У Тихона на начальство чутье безукоризненное.
- Засохли без дела, - мелко суетится он, - прямо гибель... Право слово.
Гость коротко взглядывает на него маленькими колкими глазками и тут же отворачивается, кивая в сторону Димки:
- А это что?
В Тихоновых глазах блуд, тяжелый собачий блуд. Я молчу. Собственно, все понятно и без слов. Человек в брезенте одной рукой резко опрокидывает Димку с боку на спину, а другой захватывает фляжку. Нюхает не морщась.
- Наш, рыбкоповский. Девяносто шесть ноль-ноль... Так вот, уважаемые, с нынешнего часу эта штука - только по моей команде. Ясно?
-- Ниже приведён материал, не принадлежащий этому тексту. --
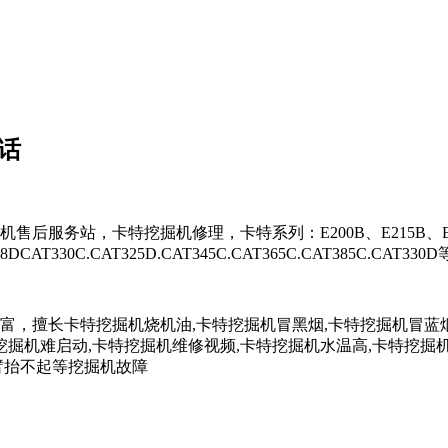
话
站，卡特挖掘机修理，卡特系列：E200B、E215B、E225、E
CAT328DCAT330C.CAT325D.CAT345C.CAT365C.CAT385
擅长卡特挖掘机烧机油,卡特挖掘机冒黑烟,卡特挖掘机冒蓝烟,
挖掘机难启动,卡特挖掘机维修视频,卡特挖掘机水温高,卡特挖掘
臂抬不起等挖掘机故障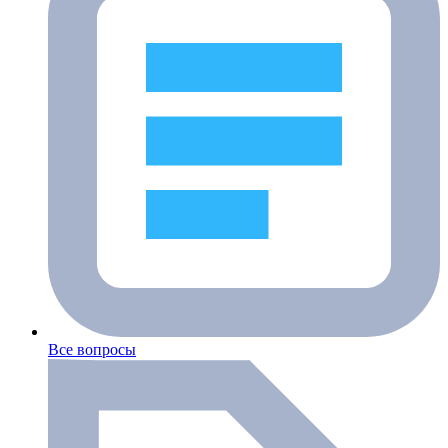
Все вопросы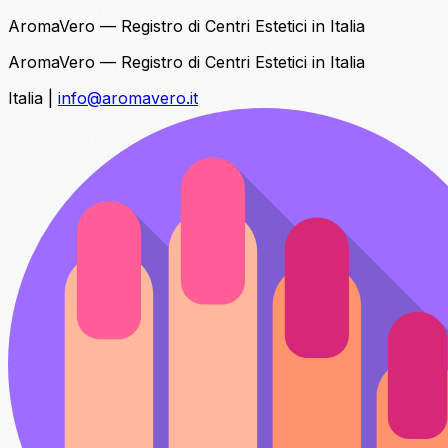
AromaVero — Registro di Centri Estetici in Italia
AromaVero — Registro di Centri Estetici in Italia
Italia
|
info@aromavero.it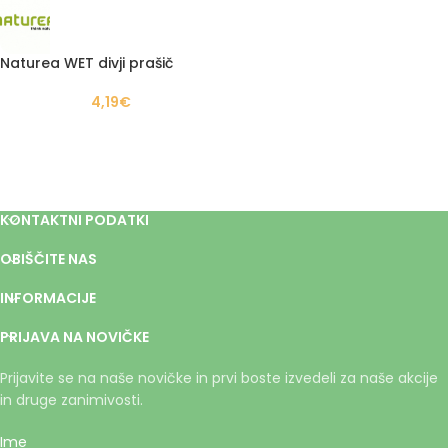
Naturea WET divji prašič
4,19
€
KONTAKTNI PODATKI
OBIŠČITE NAS
INFORMACIJE
PRIJAVA NA NOVIČKE
Prijavite se na naše novičke in prvi boste izvedeli za naše akcije
in druge zanimivosti.
Ime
Димка таращит на диковинного гостя заспанные глаза, слова складывает пьяные, первые попавшиеся:
- Много вас, командиров... Не наздраствуешь-ся... Полегче бы на поворотах...
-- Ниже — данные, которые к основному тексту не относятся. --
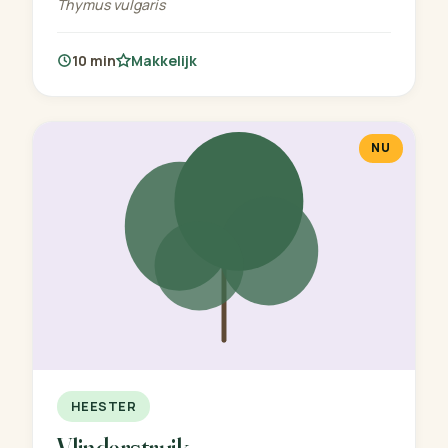
Thymus vulgaris
10 min
Makkelijk
NU
HEESTER
Vlinderstruik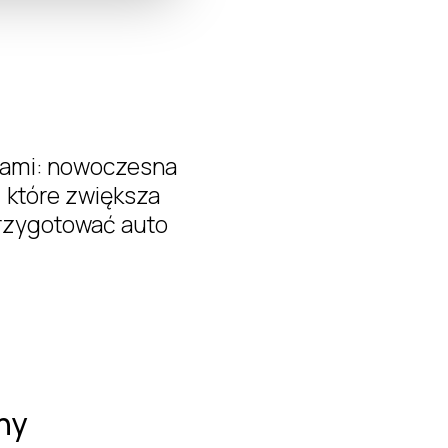
ciami: nowoczesna
 które zwiększa
przygotować auto
ny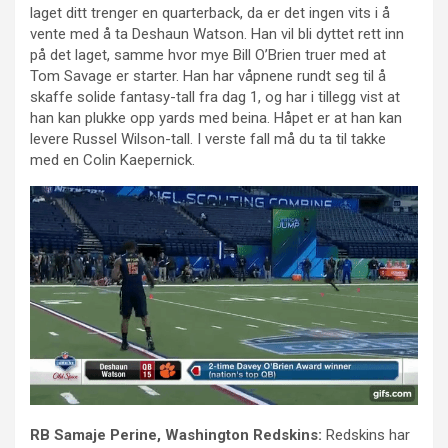
laget ditt trenger en quarterback, da er det ingen vits i å
vente med å ta Deshaun Watson. Han vil bli dyttet rett inn
på det laget, samme hvor mye Bill O’Brien truer med at
Tom Savage er starter. Han har våpnene rundt seg til å
skaffe solide fantasy-tall fra dag 1, og har i tillegg vist at
han kan plukke opp yards med beina. Håpet er at han kan
levere Russel Wilson-tall. I verste fall må du ta til takke
med en Colin Kaepernick.
RB Samaje Perine, Washington Redskins:
Redskins har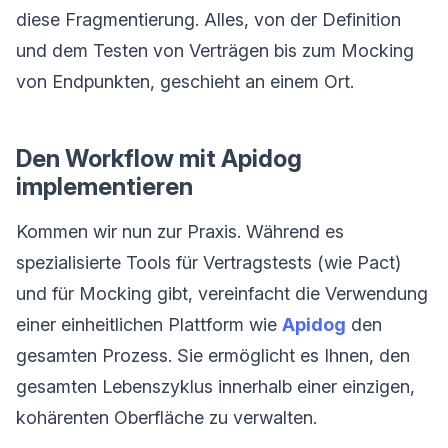
diese Fragmentierung. Alles, von der Definition
und dem Testen von Verträgen bis zum Mocking
von Endpunkten, geschieht an einem Ort.
Den Workflow mit Apidog
implementieren
Kommen wir nun zur Praxis. Während es
spezialisierte Tools für Vertragstests (wie Pact)
und für Mocking gibt, vereinfacht die Verwendung
einer einheitlichen Plattform wie
Apidog
den
gesamten Prozess. Sie ermöglicht es Ihnen, den
gesamten Lebenszyklus innerhalb einer einzigen,
kohärenten Oberfläche zu verwalten.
А Димкин спирт уже впитывается в землю у гостьева сапога.
- Я Колпаков. Поступаете под мое начало. Я вам теперь бог и царь и, так сказать, герой. Завтра в четыре чтобы как штык. Выходим. Тары-бары после. Дорога длинная, наговоримся.
Последние слова доносятся в палатку уже снаружи.
- Строгий дядька, - уверенно определяет Тихон, - не забалуешься... В дугу согнет.
Димка трет заросшую щеку.
- Рассолу бы сейчас...
Я принимаюсь за письмо. В который раз.
II. Письмо
Честно, только честно.
"Дорогой Аркадий Петрович! Трехнедельное опоздание за мной. И хотя вы не признаете никаких оправданий, на этот раз у меня уважительная причина: полнейшее отсутствие интересного и значительного. Новость одна: со строительства я ушел "по собственному желанию". Но ведь этим вас не удивишь. Из двадцати моих посланий к вам добрая половина помечена новым почтовым адресом. Носит меня по свету, и не ведаю я, будет ли сему конец когда-нибудь. Всё, за что бы я ни брался, увлекает меня только поначалу, а потом тоска наваливается мне на душу, и я бегу от нее, бегу куда глаза глядят, чего-то ищу и не нахожу. Милый вы мой Аркадий Петрович, на расстоянии откровенным быть легче, да и трудно мне сейчас отказывать себе в мстительном удовольствии трезво хамить. Даже вам. Простите, но мне кажется нынче, что я по крайней мере вдвое старше вас. Действительность в несколько месяцев смяла, раздавила удушающей своей обыденностью все мои логические умозаключения о ней, выношенные мной в долгих и таких, казалось бы, беспощадных разговорах с вами. И самое смешное и горькое в том, что я не могу сказать о ней, об этой действительности, избитую банальность, вроде: "Все жестче, все проще". Дай-то, говорят, Бог, чтобы так случилось! Ведь вы и не готовили меня к праздничному маршу по жизни. Уходя из детдома, я уже знал, что такое заработанный хлеб. Я был готов к самому сложному, к самому трудному. Но трагедия в том, что жизнь оказалась не сложнее, а мельче, упрощенней, чем представлялось мне до поры. Она выматывает силы не борьбой - борьбы нет, - а жутким своим, унизительным для человека однообразием. А люди! Господи, я плевал на героев, героев выдумывают плохие писатели, но хотя бы одна уважающая себя особь! Язык не поворачивается сказать о таких: "Борются за существование". Они не борются, они просто-напросто копошатся в собственной грязи, посильно оттирая ближнего своего от корыта бытия. Семейное сожительство называется у них любовью, житейская изворотливость - мудростью, павианье чванство - гордостью. Вы, конечно, усмехаетесь: вот, мол, еще одна триллион первая трагедия личности. Пронеси судьба стать очередной жертвой "земли несовершенства"! Я нисколько не лучше, а скорее всего, хуже прочих, хотя бы тем, что испорчен печатными бреднями вселенских шизофреников. Наверное, поэтому среда и выталкивает меня, как чужеродное ей тело... А впрочем, к дьяволу философию! Надоело. Просто я не состоялся.